> _Recorded information_:
□ □ □

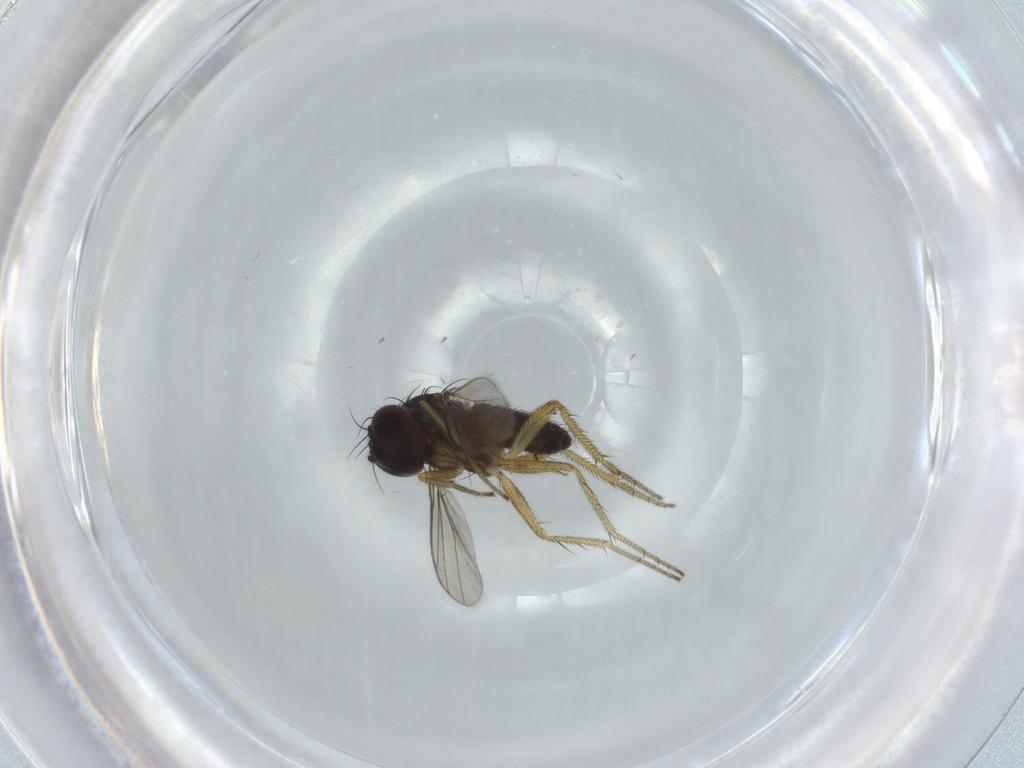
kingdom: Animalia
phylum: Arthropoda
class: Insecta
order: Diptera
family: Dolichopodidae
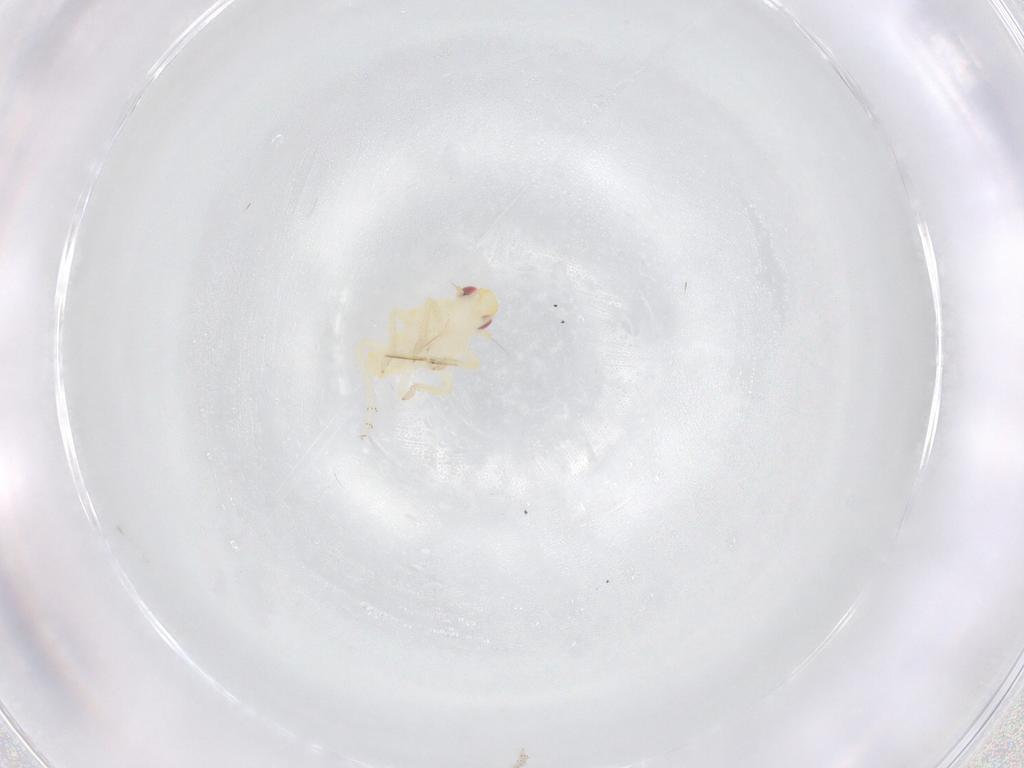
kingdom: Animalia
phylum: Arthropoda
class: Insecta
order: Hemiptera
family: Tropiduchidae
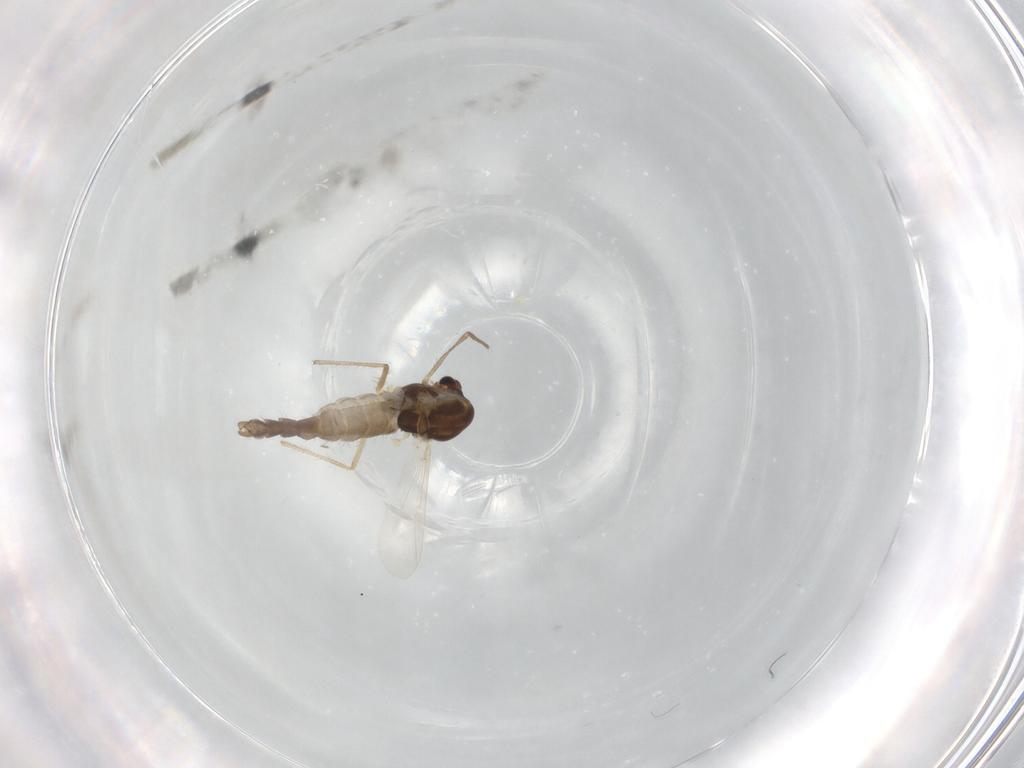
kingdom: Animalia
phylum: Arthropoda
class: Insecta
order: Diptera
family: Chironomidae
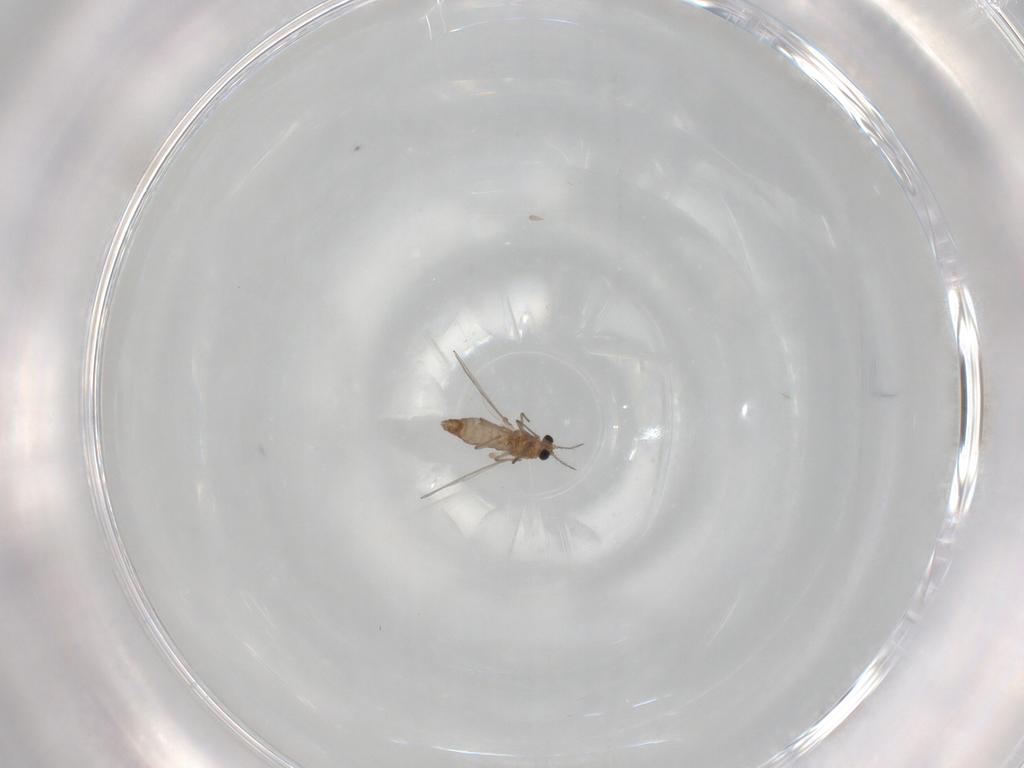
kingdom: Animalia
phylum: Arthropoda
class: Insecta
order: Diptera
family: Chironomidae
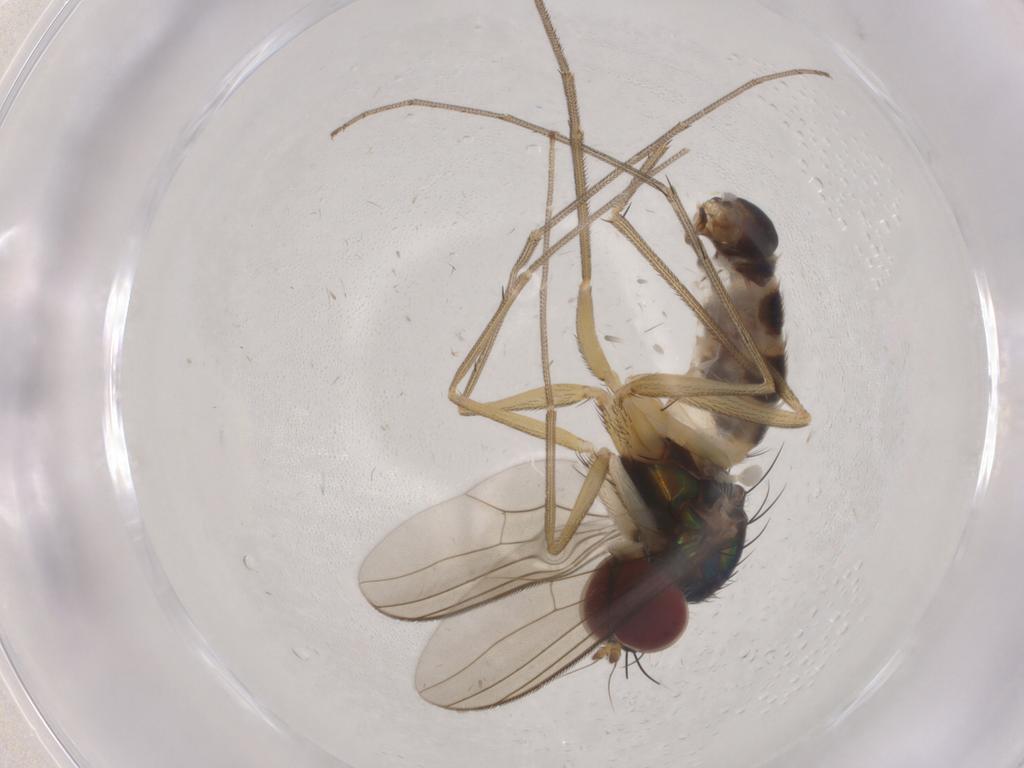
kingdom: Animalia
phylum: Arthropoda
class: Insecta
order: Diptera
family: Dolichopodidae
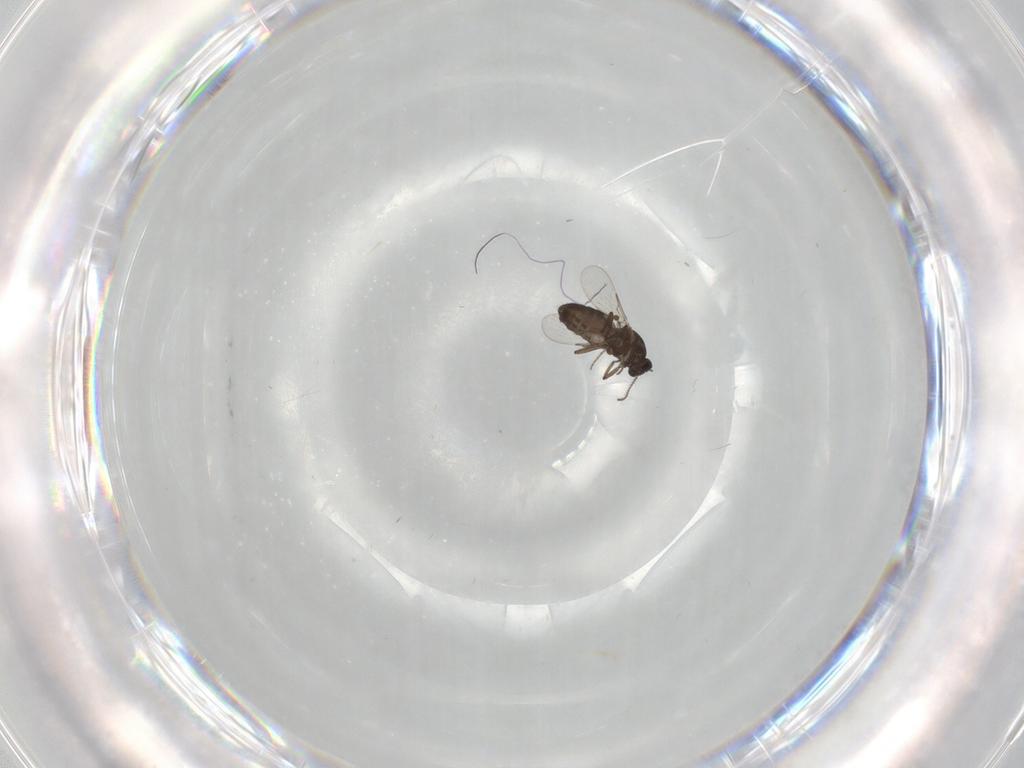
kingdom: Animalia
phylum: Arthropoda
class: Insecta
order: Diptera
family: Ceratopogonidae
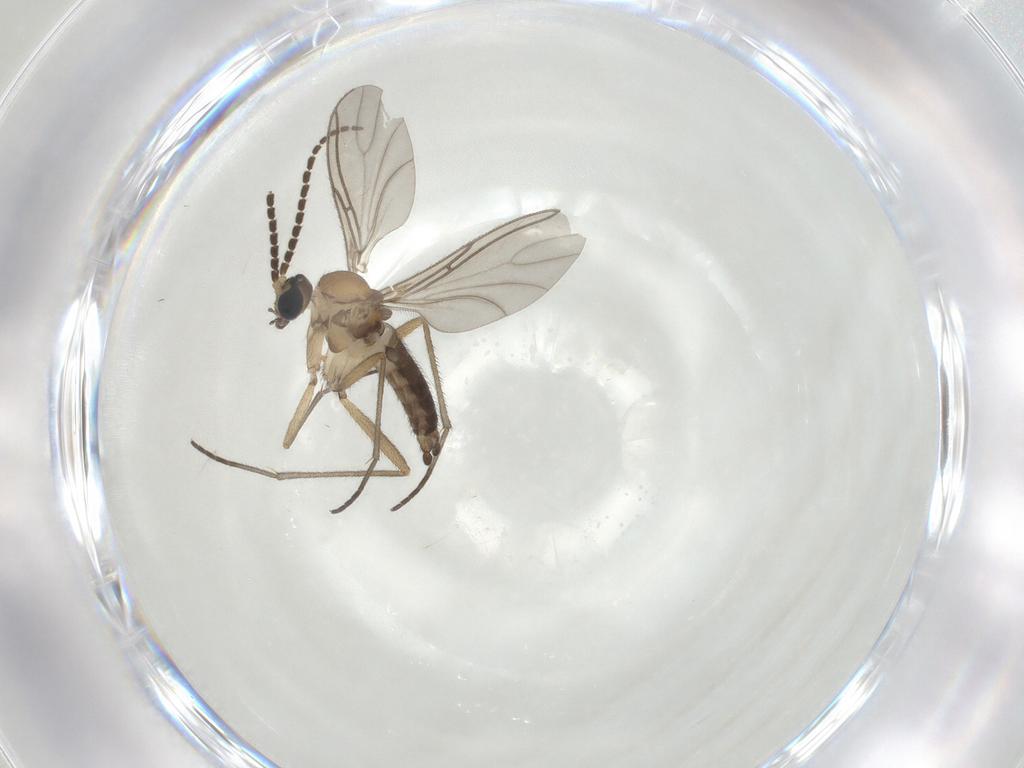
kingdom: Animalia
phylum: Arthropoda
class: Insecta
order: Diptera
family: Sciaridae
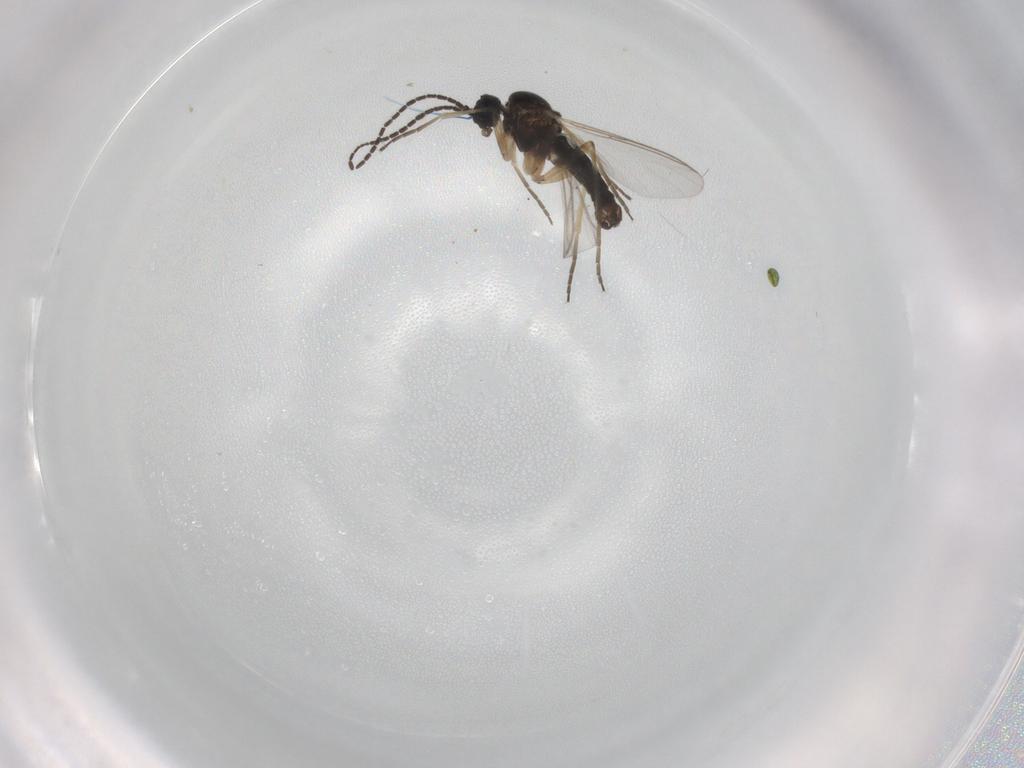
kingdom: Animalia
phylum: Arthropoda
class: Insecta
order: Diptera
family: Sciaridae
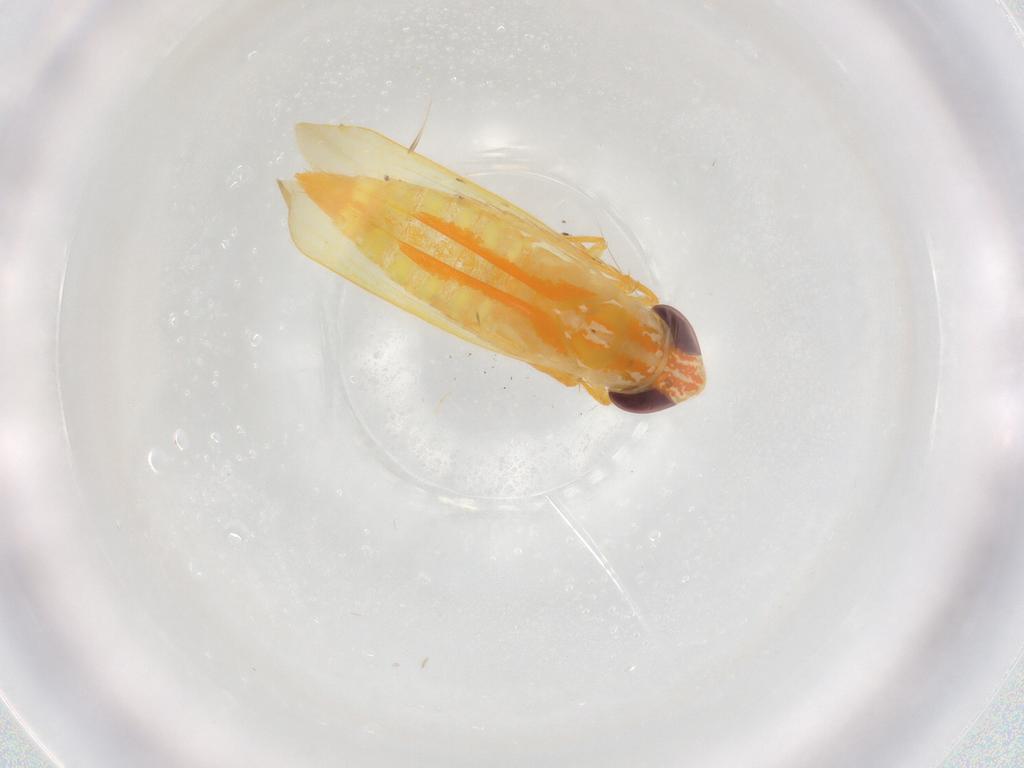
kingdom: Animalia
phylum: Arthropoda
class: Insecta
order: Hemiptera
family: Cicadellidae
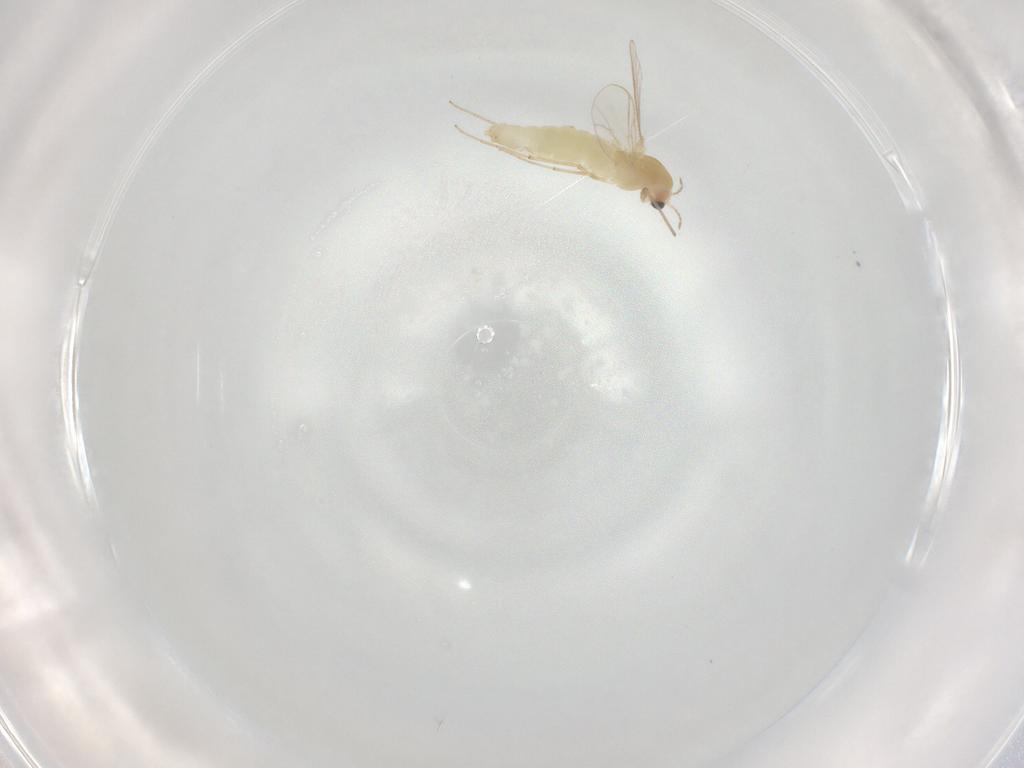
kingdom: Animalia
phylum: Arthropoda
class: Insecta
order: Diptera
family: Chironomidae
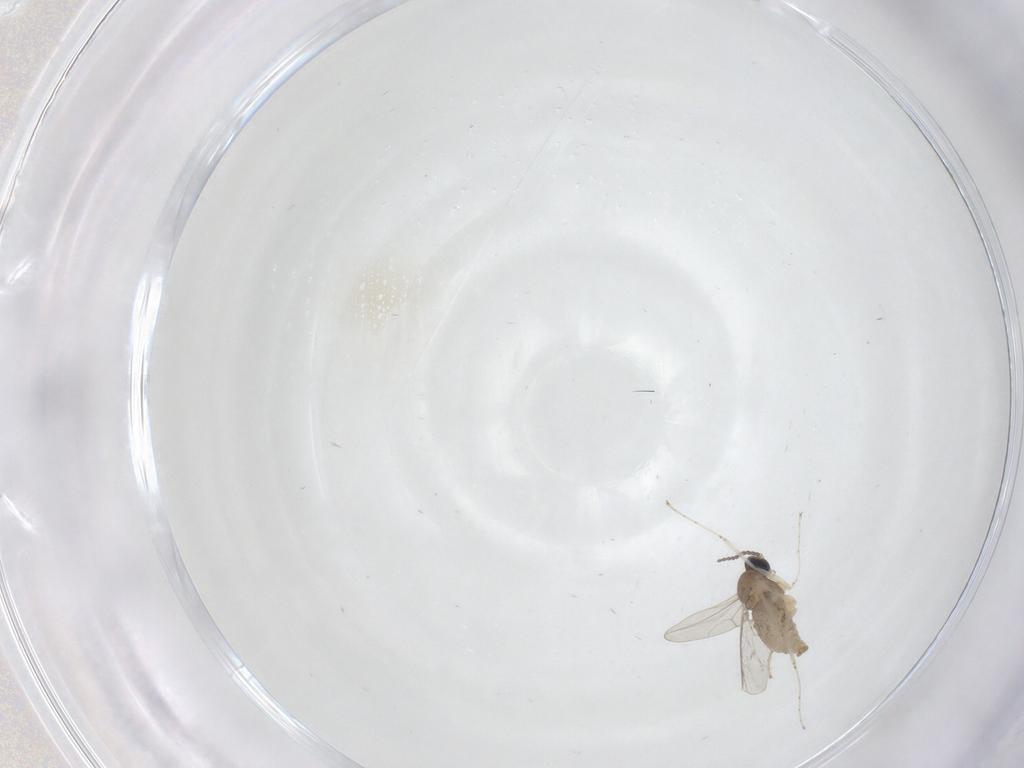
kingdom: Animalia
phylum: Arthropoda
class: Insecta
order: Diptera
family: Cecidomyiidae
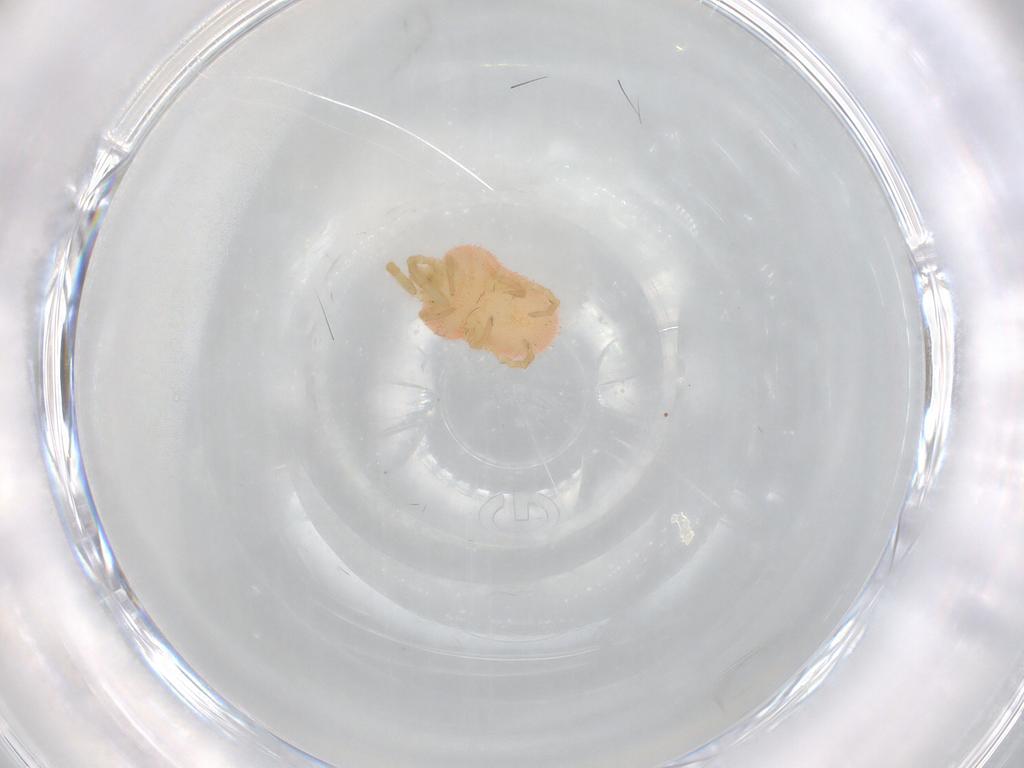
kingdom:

□ □ □

> _What to produce_: Rewrite the lines of the material above, replacing every "phylum" with "division" and changing nothing else. Omit the pictures.

> _Finished exercise_:
kingdom: Animalia
division: Arthropoda
class: Insecta
order: Diptera
family: Dolichopodidae
kingdom: Animalia
division: Arthropoda
class: Insecta
order: Hemiptera
family: Tropiduchidae
kingdom: Animalia
division: Arthropoda
class: Insecta
order: Diptera
family: Chironomidae
kingdom: Animalia
division: Arthropoda
class: Insecta
order: Diptera
family: Chironomidae
kingdom: Animalia
division: Arthropoda
class: Insecta
order: Diptera
family: Dolichopodidae
kingdom: Animalia
division: Arthropoda
class: Insecta
order: Diptera
family: Ceratopogonidae
kingdom: Animalia
division: Arthropoda
class: Insecta
order: Diptera
family: Sciaridae
kingdom: Animalia
division: Arthropoda
class: Insecta
order: Diptera
family: Sciaridae
kingdom: Animalia
division: Arthropoda
class: Insecta
order: Hemiptera
family: Cicadellidae
kingdom: Animalia
division: Arthropoda
class: Insecta
order: Diptera
family: Chironomidae
kingdom: Animalia
division: Arthropoda
class: Insecta
order: Diptera
family: Cecidomyiidae
kingdom:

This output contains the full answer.